Так думал двадцатилетний Никколо. Он прошёлся по тополиной аллее. Дышалось легко и свободно. Радостный вернулся он к розовому кусту, подхватил корзину с ароматным букетом и вошёл в замок. Пройдя многочисленные комнаты, вошёл в опочивальню Диды. Кареглазый юноша приблизился к алькову семнадцатилетней девицы. Её светлые локоны разметались по подушке, утренние лучи играли в волосах, лаская бархатные щёки и шею. Её нежная кожа цвета чайной розы растворялась в шёлковом кружеве белых простыней.

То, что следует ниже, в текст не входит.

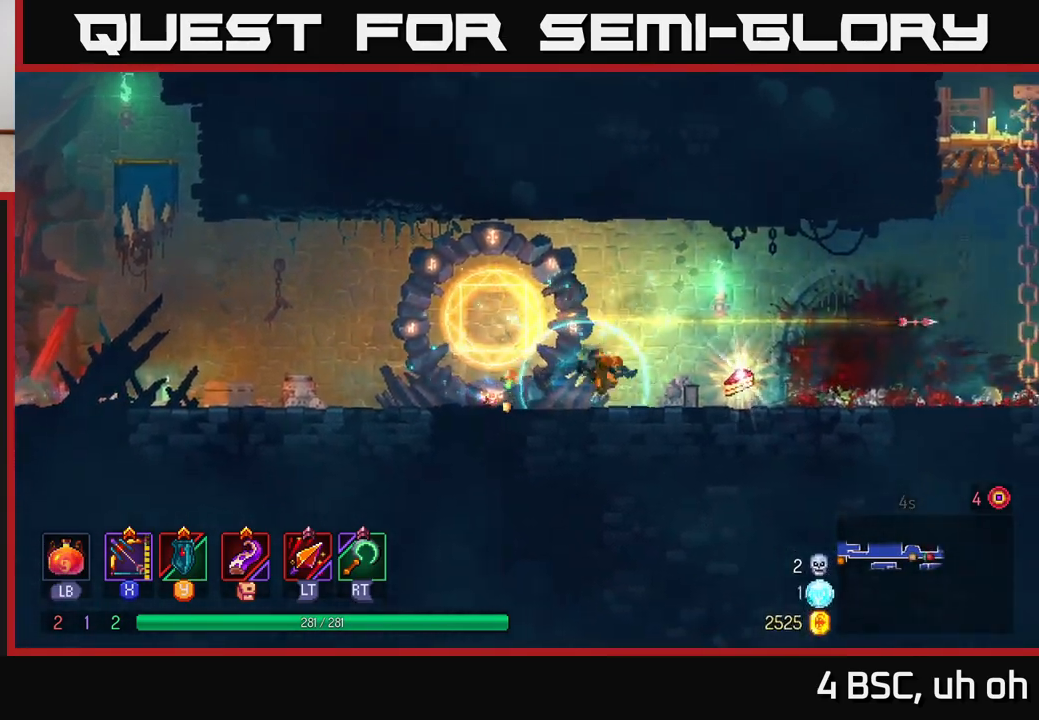
{"buttons": [], "left_stick": "right", "right_stick": "center", "events": [[250, "R1", "down"], [367, "R1", "up"]]}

«Ресница упала, к чему бы? Жаль, в приметах не силён. Как она прекрасна и чиста! Как хочу заслужить её снисхождения. Но кто я – простой смертный, не достойный её внимания, не говоря уже о близости. Клянусь, я сделаю всё, чтоб заслужить любовь моей госпожи. Спасибо, что приютила, пожалела несчастного музыканта».

Стоя у кровати своей спасительницы, Никколо вспоминал как неделю назад, благодаря хлопотам Фабрицио, попал в роскошный замок. Его лучший друг добыл для Никколо приглашение в это богатое имение. И музыкант, в надежде подзаработать, а также улизнуть от своего вездесущего папаши, согласился посетить и развлечь старика-вельможу, который якобы жил в замке. Но каково было удивление юноши, когда в гостиную с приветствием вошла обворожительная красавица Дидона, молодая и сияющая графиня. В первую же минуту она призналась, что давно является страстной поклонницей его таланта, посещает его концерты и считает за честь принимать у себя такого необыкновенного музыканта. А он теперь состоит у неё «придворным садовником» и не считает это зазорным.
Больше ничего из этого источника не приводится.